Working 9 to 5 at Harvard and Beyond
Harvard Gazette, September 3, 2010
Before the Harvard Union of Clerical and Technical Workers, there was 9 to 5, National Association of Working Women. Founded in 1972 by Ellen Cassedy and Karen Nussbaum, then clerical workers at the Harvard Graduate School of Education, the organization dedicated itself to putting issues faced by working women on the public agenda.
Allison Elias, a graduate student in the University of Virginia's Department of History, has delved deeply into the organizational papers of 9 to 5, which are housed at the Schlesinger Library on the History of Women in America at the Radcliffe Institute. During a lunchtime presentation in the library's Radcliffe College Room on September 2, Elias discussed her research and her work-in-progress, "Gendering the Problems of Working Women: Clerical Workers, Labor Organizing, and Second-Wave Feminism."
Elias, a recipient of a Dissertation Support Grant from the Schlesinger, found extensive labor materials in the library's archives, from 9 to 5 and other organizations and unions. Although 9 to 5 never functioned as a formal labor union—collective bargaining didn't figure into its activities—the organization used publicity, affirmative action campaigns, conferences, and wage surveys to improve conditions for women employed in many public and private industries. They focused on areas as varied as pay concerns and health and safety in the workplace: In the 1980s, 9 to 5 even produced their own consumer report on video display terminals.

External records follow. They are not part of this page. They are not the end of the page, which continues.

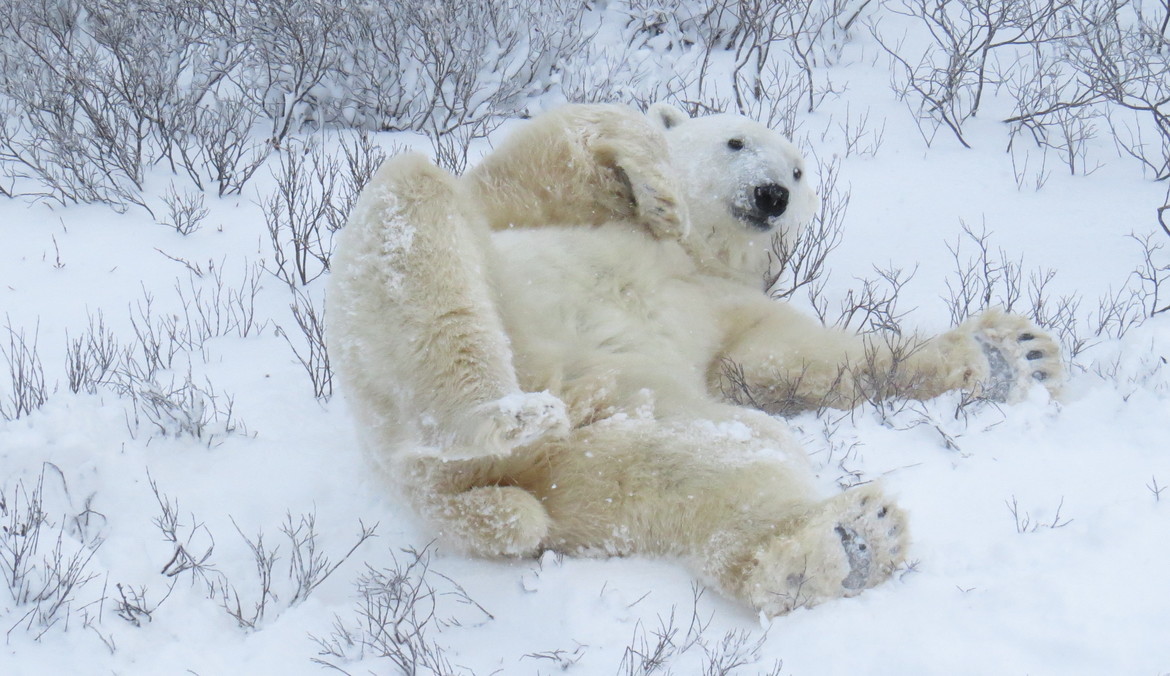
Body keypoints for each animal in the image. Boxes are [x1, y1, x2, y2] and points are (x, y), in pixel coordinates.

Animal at [326, 103, 1063, 617]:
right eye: (735, 141)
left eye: (798, 171)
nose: (772, 194)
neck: (697, 257)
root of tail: (453, 495)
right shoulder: (554, 214)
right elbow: (541, 160)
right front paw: (656, 184)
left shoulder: (726, 305)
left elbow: (796, 359)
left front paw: (1012, 355)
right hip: (415, 348)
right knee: (411, 200)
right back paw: (495, 413)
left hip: (592, 455)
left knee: (717, 461)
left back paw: (845, 543)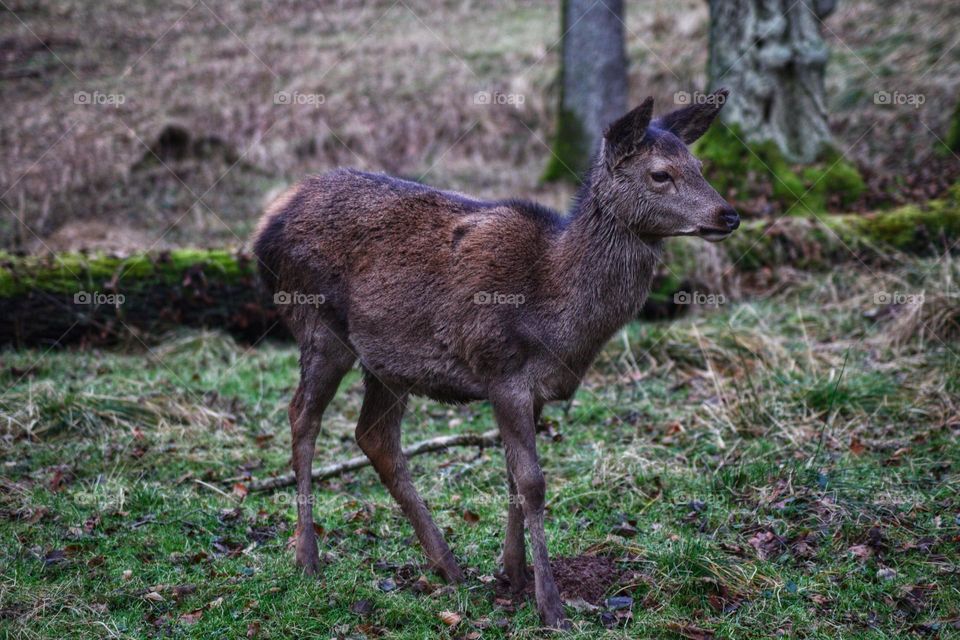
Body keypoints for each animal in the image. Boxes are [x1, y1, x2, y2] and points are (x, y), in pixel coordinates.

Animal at [253, 90, 736, 632]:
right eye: (660, 174)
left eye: (699, 166)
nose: (728, 215)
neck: (558, 316)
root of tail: (265, 227)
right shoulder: (502, 371)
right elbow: (533, 482)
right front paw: (551, 605)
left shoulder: (535, 387)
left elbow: (511, 475)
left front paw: (513, 575)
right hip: (319, 325)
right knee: (302, 416)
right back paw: (309, 558)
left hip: (388, 361)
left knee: (374, 436)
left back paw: (446, 563)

The 9 to 5 name became so tied to women's issues in the workplace that it even spawned a pop culture classic. Actress and activist Jane Fonda admired the cause and helped bring a lighthearted take on secretaries' plights to the big screen: 9 to 5 was the highest-grossing comedy of 1980.

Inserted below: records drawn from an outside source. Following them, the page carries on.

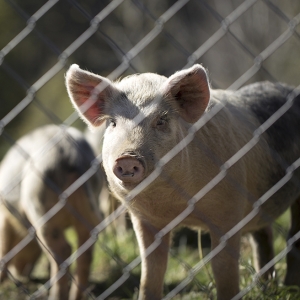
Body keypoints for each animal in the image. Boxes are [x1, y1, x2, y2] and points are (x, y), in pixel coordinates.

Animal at [0, 124, 103, 300]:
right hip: (90, 206)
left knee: (63, 249)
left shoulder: (4, 218)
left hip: (39, 203)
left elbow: (4, 246)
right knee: (85, 249)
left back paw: (54, 296)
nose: (22, 274)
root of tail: (71, 155)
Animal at [65, 63, 300, 300]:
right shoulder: (145, 220)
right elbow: (151, 271)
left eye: (161, 120)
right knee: (264, 234)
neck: (176, 205)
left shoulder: (229, 211)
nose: (127, 158)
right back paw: (266, 287)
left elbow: (222, 267)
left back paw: (289, 287)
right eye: (113, 123)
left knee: (291, 235)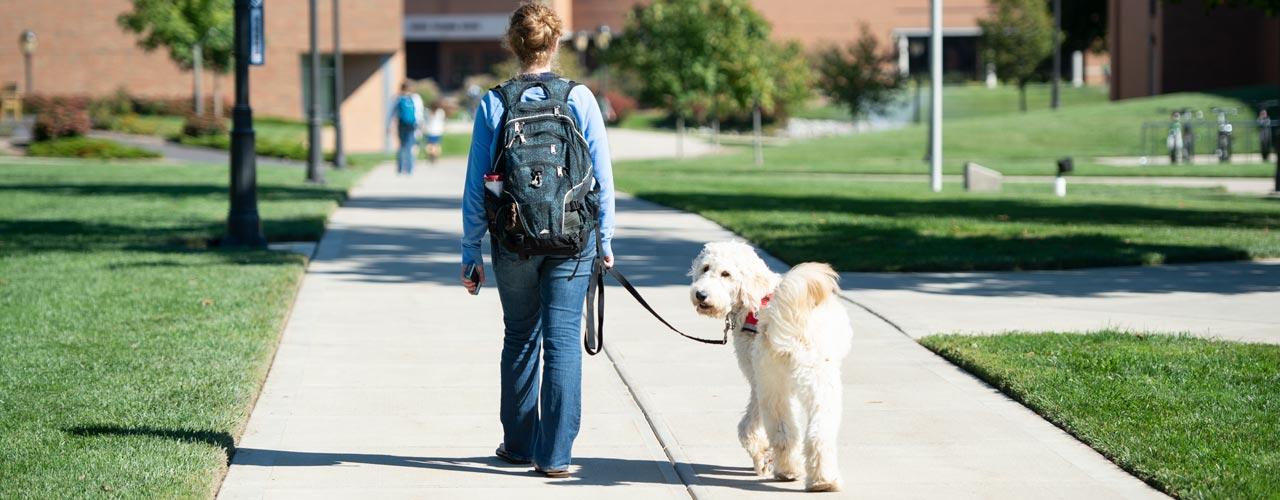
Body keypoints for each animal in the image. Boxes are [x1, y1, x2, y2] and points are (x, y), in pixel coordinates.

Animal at [691, 242, 849, 493]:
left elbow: (747, 427)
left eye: (726, 274)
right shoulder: (763, 382)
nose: (700, 295)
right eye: (705, 268)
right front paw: (763, 456)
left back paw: (798, 473)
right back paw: (812, 477)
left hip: (776, 382)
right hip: (799, 382)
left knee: (785, 429)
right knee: (802, 431)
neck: (754, 298)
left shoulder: (755, 380)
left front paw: (761, 455)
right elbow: (750, 426)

In addition to the organizational records of 9 to 5, the Schlesinger Library is home to several other labor-related collections, including the organizational records of the Harvard Union of Clerical and Technical Workers; the records of the Massachusetts History Workshop; and the papers of Jean Tepperman, author of Not Servants, Not Machines: Office Workers Speak Out! (Beacon Press, 1976). Elias dipped into all of these collections during her month-long visit to the library, her second research trip to the Radcliffe Institute campus.